Tuesday, April 18, 2017

Editorial: TN: Funding, Investigative Resources Focus on Elder Abuse

Crimes against the elderly in Shelby County have increased in recent years, and this baffling trend only promises to get more pronounced as Baby Boomers age.

And Memphis' Plough Foundation and the Shelby County district attorney general's office have intensified their efforts to highlight the trend, provide information and step up enforcement.

Since Jan. 1, the Vulnerable Adult Protective Investigative Team, or VAPIT, a special investigative unit at the Shelby County district attorney's office, has been on the front lines in a battle to deal with elder abuse The unit, mandated by state legislation passed last year, requires a multi-disciplinary response team that is led by each county's district attorney to investigate reports of abuse of the elderly and disabled.

"It's not as if our office has never prosecuted elder-abuse claims," said Shelby District Attorney General Amy Weirich. "What is comforting to prosecutors is that the victims now have more support and someone to lean on."

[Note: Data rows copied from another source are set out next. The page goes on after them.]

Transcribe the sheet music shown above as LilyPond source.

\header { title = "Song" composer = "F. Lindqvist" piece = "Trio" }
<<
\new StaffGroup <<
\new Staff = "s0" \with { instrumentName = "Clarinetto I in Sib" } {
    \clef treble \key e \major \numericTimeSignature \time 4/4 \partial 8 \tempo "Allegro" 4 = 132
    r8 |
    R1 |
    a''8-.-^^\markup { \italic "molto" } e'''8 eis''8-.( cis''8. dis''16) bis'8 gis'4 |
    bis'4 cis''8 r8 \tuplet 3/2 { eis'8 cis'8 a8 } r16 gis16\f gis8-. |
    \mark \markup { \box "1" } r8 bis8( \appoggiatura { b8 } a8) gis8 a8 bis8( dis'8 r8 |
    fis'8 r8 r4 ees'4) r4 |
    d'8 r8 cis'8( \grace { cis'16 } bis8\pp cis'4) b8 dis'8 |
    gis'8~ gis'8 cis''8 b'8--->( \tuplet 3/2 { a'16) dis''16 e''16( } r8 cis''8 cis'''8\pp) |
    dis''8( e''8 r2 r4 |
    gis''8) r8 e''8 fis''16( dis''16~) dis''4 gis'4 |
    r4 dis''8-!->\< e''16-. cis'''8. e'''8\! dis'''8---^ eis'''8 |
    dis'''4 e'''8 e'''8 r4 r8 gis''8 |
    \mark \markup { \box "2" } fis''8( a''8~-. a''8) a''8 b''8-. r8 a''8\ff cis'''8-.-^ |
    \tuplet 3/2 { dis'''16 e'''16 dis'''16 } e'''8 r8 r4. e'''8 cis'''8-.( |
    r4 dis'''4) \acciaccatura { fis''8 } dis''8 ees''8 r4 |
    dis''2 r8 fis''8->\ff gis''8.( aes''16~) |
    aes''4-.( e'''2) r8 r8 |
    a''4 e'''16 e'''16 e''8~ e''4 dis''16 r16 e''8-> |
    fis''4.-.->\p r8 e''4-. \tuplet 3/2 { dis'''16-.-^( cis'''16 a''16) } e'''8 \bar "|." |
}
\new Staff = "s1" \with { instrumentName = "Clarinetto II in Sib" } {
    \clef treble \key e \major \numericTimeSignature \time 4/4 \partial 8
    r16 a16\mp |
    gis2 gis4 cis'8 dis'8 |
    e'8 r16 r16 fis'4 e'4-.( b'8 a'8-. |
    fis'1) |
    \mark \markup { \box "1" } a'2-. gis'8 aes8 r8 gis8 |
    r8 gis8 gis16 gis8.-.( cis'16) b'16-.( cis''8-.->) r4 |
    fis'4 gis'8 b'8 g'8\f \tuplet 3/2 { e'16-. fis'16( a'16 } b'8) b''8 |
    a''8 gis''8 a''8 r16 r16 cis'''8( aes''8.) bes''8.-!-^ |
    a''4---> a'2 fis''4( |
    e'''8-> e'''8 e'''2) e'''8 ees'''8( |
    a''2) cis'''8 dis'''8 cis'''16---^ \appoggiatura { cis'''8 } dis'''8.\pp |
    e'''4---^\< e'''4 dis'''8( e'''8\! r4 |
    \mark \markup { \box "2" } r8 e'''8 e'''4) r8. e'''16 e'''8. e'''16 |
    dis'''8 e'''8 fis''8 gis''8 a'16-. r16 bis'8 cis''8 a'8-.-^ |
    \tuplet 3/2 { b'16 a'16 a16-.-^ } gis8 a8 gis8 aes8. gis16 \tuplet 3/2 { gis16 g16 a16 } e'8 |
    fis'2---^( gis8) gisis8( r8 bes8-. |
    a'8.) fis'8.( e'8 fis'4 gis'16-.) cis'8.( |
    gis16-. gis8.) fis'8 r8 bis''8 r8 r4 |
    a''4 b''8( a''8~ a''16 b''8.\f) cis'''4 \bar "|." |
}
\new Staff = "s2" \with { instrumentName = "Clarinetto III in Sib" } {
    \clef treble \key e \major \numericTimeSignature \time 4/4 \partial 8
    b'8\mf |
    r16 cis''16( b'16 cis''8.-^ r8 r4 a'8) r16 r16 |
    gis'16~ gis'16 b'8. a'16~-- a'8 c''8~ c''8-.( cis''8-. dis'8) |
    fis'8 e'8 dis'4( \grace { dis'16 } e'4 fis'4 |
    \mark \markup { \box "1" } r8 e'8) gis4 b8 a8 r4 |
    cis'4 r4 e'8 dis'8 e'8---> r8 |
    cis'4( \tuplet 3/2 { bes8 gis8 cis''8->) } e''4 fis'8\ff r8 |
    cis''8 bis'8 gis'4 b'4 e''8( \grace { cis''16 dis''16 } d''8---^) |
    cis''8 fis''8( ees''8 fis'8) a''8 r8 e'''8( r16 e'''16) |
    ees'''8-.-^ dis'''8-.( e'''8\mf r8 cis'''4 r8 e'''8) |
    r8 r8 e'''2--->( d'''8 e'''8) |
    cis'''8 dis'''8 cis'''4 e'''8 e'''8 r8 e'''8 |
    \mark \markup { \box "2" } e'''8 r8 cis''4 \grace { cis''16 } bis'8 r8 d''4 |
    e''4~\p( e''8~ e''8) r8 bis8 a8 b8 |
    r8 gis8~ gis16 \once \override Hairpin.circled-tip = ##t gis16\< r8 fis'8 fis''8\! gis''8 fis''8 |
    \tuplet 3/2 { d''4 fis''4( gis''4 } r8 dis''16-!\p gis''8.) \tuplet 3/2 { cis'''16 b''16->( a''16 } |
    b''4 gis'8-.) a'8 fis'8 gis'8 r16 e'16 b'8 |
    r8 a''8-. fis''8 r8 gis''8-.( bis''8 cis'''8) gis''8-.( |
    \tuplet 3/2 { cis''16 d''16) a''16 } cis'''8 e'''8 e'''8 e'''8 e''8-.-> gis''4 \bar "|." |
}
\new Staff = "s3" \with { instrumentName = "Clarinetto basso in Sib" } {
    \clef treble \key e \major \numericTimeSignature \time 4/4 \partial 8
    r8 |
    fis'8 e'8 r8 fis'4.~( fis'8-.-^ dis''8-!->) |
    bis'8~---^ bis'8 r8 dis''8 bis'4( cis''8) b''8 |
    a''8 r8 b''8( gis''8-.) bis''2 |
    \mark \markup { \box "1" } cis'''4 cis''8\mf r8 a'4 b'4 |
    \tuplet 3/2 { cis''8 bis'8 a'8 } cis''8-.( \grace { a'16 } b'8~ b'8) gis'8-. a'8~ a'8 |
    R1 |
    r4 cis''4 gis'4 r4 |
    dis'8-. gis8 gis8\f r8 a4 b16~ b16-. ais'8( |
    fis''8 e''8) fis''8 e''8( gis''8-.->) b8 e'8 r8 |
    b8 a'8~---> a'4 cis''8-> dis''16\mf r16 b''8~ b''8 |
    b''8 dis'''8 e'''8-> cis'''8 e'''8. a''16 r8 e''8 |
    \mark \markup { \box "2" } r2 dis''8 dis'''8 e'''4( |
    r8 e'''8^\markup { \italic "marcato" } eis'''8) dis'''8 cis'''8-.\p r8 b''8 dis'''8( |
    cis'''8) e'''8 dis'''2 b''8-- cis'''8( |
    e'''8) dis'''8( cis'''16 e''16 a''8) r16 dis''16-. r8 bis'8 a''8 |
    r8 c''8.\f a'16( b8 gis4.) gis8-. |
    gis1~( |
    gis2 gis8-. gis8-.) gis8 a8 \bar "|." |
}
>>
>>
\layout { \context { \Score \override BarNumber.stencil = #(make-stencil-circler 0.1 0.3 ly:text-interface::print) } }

Two years ago Plough committed $3.4 million over three years to fund elder-abuse programs as part of its Coordinated Response to Elder Abuse, or CREA. It was a sizable commitment for Plough, representing 10 percent of its annual grant-making. All elder issues have accounted for up to 40 percent of grant-making the last two years. The goal has been to engage advocates, law enforcement and the community in an effort to stamp out the abuse.

"Our plan was not created in a vacuum and the community helped shape the plan," Masson said.

Since the VAPIT program started Jan. 1, it has reviewed 500 cases that led to four arrests for elder abuse. While there is no comparable set of cases in previous years, Weirich said she would be "shocked if we had 500 for all of last year."

1 comment:

Finny said...

More task forces are being created and this is good news.